For this model, the row-based explanation is easier to interpret, so
we will not examine the column-based explanation in detail. However,
note that the problematic coefficient of 0.999999999 in constraint
`R09bad`

does appear in the column-based output.

The `angle_explain`

method does not output an LP or MPS file containing
the basis matrix rows or columns that explain the ill conditioning,
as it is capable of providing multiple (simple) explanations at once.
Rather, it returns separate tuplelists of pairs of almost parallel rows and
almost parallel columns, followed by the model associated with the basis
matrix that generated those tuplelists. Note that one or both tuplelists
may be empty if no almost parallel rows or columns were detected.
Running the `angle_explain`

method on the same model that generated the
previous LP and MPS files:

```
>>> gma.angle_explain(m)
([(<gurobi.Constr R09>, <gurobi.Constr R09bad>)], [],
<gurobi.Model Continuous instance basismodel: 28 constrs, 28 vars,
No parameter changes>)
```

Thus, it detected the same two constraints as the row-based explanation, and found no almost parallel columns.

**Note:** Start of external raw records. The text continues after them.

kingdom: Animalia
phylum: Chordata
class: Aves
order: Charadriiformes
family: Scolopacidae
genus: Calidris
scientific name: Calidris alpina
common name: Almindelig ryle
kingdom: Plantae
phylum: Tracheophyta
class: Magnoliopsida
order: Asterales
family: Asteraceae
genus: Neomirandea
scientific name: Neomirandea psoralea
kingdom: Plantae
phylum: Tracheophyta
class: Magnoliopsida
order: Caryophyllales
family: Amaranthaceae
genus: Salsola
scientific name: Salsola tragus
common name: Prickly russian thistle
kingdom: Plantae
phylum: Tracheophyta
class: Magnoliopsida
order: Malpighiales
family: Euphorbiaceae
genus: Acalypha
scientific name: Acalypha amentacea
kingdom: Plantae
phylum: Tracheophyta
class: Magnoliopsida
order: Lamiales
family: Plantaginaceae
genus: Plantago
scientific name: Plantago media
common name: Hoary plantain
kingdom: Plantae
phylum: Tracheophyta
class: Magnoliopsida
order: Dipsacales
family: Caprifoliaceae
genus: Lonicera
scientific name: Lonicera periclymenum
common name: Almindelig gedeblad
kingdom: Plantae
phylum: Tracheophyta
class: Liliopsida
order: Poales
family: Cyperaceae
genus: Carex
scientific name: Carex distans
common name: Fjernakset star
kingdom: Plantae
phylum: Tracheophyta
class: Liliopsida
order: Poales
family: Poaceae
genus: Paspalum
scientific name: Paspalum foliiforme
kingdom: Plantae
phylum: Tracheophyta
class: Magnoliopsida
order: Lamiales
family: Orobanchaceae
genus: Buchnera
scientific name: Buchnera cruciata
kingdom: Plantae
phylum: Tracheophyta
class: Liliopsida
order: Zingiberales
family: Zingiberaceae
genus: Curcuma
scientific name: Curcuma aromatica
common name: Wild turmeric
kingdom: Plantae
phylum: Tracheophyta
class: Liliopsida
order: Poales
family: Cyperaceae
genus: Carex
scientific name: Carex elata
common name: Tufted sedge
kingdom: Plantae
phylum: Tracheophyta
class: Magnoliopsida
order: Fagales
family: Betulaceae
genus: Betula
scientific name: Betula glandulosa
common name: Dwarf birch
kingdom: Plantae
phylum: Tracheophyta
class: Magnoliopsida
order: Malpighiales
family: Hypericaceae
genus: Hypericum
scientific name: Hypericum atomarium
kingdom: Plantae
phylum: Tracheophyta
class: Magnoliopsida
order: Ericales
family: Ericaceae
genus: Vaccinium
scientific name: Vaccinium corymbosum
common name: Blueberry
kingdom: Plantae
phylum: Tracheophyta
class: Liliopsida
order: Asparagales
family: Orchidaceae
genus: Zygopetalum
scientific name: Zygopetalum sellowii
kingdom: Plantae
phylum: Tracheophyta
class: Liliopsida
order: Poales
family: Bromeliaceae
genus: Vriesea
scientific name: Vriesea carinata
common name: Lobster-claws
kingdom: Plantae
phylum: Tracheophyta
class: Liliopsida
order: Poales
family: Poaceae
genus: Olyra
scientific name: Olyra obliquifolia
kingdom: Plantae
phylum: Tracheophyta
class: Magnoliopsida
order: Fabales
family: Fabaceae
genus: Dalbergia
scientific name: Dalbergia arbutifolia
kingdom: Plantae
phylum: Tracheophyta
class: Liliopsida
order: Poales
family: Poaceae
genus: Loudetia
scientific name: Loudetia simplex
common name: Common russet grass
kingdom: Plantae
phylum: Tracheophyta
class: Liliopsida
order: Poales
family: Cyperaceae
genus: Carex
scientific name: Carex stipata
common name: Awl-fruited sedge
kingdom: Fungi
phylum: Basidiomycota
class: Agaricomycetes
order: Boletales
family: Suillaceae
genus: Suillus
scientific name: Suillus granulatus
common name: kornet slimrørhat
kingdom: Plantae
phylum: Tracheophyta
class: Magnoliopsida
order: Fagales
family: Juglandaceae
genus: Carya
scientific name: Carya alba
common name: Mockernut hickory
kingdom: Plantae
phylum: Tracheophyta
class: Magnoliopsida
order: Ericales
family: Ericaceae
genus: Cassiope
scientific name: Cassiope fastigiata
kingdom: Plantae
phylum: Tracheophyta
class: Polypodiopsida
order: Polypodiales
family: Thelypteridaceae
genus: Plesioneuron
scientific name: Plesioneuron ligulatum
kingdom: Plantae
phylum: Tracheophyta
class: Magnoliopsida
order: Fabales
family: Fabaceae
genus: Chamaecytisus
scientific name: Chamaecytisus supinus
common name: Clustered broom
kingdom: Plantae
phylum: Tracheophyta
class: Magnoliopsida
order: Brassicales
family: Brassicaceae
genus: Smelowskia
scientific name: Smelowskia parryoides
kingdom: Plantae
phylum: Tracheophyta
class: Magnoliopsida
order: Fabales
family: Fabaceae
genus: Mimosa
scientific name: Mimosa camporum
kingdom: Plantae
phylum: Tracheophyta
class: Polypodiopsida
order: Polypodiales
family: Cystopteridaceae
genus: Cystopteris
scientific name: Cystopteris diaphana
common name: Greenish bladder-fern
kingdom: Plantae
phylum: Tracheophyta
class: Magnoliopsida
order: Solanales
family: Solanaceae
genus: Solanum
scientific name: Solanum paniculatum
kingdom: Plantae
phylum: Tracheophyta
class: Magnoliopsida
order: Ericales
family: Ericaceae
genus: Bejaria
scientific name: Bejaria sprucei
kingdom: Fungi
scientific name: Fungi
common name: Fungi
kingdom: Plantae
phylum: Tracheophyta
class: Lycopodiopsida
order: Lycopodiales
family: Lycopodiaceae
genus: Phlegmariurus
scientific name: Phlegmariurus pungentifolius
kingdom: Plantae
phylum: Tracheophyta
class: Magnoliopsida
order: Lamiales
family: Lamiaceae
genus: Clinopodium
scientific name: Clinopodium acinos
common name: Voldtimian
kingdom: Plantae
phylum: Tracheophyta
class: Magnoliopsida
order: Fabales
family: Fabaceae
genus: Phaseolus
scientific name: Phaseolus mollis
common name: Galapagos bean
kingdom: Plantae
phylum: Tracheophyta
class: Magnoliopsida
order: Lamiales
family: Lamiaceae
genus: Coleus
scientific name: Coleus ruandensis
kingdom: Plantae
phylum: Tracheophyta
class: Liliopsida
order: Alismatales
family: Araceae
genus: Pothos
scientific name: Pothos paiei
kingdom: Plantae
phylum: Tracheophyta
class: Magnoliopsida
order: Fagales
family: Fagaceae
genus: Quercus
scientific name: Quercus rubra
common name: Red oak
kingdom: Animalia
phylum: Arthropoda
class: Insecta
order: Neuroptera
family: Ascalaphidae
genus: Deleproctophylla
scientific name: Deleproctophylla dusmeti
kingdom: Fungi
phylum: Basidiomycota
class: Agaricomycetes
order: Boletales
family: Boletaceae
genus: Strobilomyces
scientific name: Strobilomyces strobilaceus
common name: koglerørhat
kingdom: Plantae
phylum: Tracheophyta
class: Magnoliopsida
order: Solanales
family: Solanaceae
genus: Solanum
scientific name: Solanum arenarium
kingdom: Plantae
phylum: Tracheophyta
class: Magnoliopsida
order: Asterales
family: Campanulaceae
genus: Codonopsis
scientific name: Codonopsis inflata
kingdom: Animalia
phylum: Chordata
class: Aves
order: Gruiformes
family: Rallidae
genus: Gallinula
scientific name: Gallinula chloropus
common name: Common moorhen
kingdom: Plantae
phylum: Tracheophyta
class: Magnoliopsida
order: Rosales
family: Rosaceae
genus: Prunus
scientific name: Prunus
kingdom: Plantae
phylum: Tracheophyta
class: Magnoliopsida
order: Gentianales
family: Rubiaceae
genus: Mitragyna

## Suggested Usage Quick Start

Explainer output may be small and straightforward to interpret, or it may
consists of hundreds or thousands of constraints or variables when run on
large models. A model detailed discussion will appear in the
Advanced Usage Guide section regarding how to interpret large
explanations. However, the recommended approach when getting started
is to first request
a row-based explanation, but if it is too large to interpret then request
the column based explanation. In many cases, one of the two explanations
may be much smaller and easier to interpret than the other. If both are
large, try the `angle_explain`

routine. If none of these approach yield
anything, look at the Advanced Usage Guide section for additional
information on how to interpret the output.